[EXERCISE DESCRIPTION]
Copy each entry verbatim, excluding its images.
=== RECORDS FOR THE EXERCISE ===
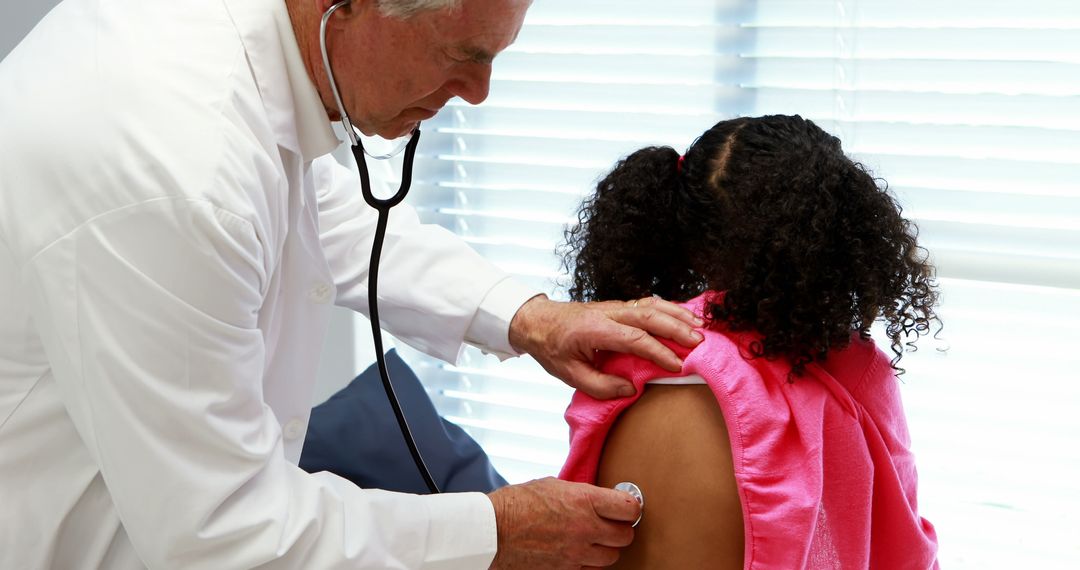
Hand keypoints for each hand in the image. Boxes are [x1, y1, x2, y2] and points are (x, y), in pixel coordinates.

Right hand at [487, 477, 639, 568]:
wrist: (493, 530)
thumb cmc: (518, 503)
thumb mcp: (554, 486)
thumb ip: (581, 494)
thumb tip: (599, 499)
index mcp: (584, 500)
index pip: (629, 508)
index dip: (631, 507)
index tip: (626, 507)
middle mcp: (585, 528)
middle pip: (625, 536)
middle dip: (620, 530)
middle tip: (611, 524)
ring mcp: (576, 553)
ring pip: (611, 557)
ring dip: (606, 549)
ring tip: (593, 539)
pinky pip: (590, 569)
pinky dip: (589, 562)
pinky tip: (578, 551)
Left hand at [508, 295, 703, 398]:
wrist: (537, 321)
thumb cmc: (552, 348)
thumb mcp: (569, 374)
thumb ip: (600, 386)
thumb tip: (631, 389)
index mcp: (595, 330)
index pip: (634, 339)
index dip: (658, 352)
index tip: (677, 366)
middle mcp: (608, 313)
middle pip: (649, 315)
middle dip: (677, 328)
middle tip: (700, 343)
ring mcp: (614, 306)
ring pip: (651, 305)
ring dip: (678, 314)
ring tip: (700, 327)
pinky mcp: (618, 306)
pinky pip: (648, 304)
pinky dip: (669, 308)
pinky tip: (684, 316)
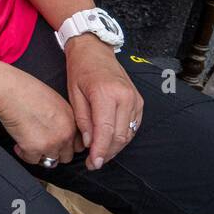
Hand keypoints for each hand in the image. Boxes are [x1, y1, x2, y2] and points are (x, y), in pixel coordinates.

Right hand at [0, 61, 80, 166]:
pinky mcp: (34, 148)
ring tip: (29, 144)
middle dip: (54, 152)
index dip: (66, 144)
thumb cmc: (25, 89)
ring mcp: (51, 143)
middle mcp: (65, 133)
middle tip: (42, 145)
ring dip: (40, 154)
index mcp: (71, 119)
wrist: (9, 91)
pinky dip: (24, 154)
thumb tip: (56, 127)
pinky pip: (32, 160)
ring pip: (51, 161)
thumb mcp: (53, 99)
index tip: (56, 143)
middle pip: (67, 155)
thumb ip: (60, 117)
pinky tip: (18, 145)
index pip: (78, 143)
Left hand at [65, 34, 142, 169]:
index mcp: (106, 94)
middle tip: (93, 163)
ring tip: (100, 155)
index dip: (100, 150)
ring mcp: (135, 100)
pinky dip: (122, 137)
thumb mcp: (74, 93)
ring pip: (129, 134)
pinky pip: (133, 126)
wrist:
===
[TASK OUTPUT]
Hand keypoints for each hand in the image. Boxes are [x1, y1, x2, y2] and points are (x, y), in pixel coordinates.

Right hand at [487, 477, 639, 568]:
wrist: (493, 530)
thumb cmc: (518, 503)
thumb mcp: (554, 486)
thumb ip: (581, 494)
thumb tip: (599, 499)
index mcp: (584, 500)
index pip: (629, 508)
index dip: (631, 507)
index tip: (626, 507)
middle mcp: (585, 528)
middle pip: (625, 536)
middle dip: (620, 530)
middle tip: (611, 524)
ring mcp: (576, 553)
ring pip: (611, 557)
ring dip: (606, 549)
ring tip: (593, 539)
pinky pip: (590, 569)
pinky dip: (589, 562)
pinky tip: (578, 551)
Left hand at [508, 295, 703, 398]:
wrist: (537, 321)
thumb cmc: (552, 348)
thumb mcp: (569, 374)
thumb ip: (600, 386)
thumb tip: (631, 389)
index mcp: (595, 330)
index pip: (634, 339)
index dip: (658, 352)
index tip: (677, 366)
middle mcp: (608, 313)
middle pip: (649, 315)
middle dip: (677, 328)
middle tip: (700, 343)
ring mcp: (614, 306)
ring pip: (651, 305)
ring dip: (678, 314)
ring tip: (700, 327)
pinky mcp: (618, 306)
pinky pip: (648, 304)
pinky dip: (669, 308)
pinky tip: (684, 316)
Hand keypoints for each hand in the image. Boxes are [x1, y1, x2, y2] and points are (x, y), in pixel coordinates.

Right hand at [0, 61, 80, 166]:
pinky mcp: (34, 148)
ring tip: (29, 144)
middle dip: (54, 152)
index dip: (66, 144)
thumb cmc: (25, 89)
ring mcp: (51, 143)
middle mcp: (65, 133)
middle tip: (42, 145)
ring dip: (40, 154)
index mcp: (71, 119)
wrist: (9, 91)
pinky dip: (24, 154)
thumb tip: (56, 127)
pinky pip: (32, 160)
ring pip: (51, 161)
thumb mcp: (53, 99)
index tip: (56, 143)
middle pip: (67, 155)
thumb ip: (60, 117)
pinky tip: (18, 145)
index pip: (78, 143)
Left hand at [65, 34, 142, 169]:
index mcp: (106, 94)
middle tip: (93, 163)
ring tip: (100, 155)
index dip: (100, 150)
ring mcp: (135, 100)
pinky dip: (122, 137)
thumb mcp: (74, 93)
ring pip: (129, 134)
pinky pip: (133, 126)
wrist:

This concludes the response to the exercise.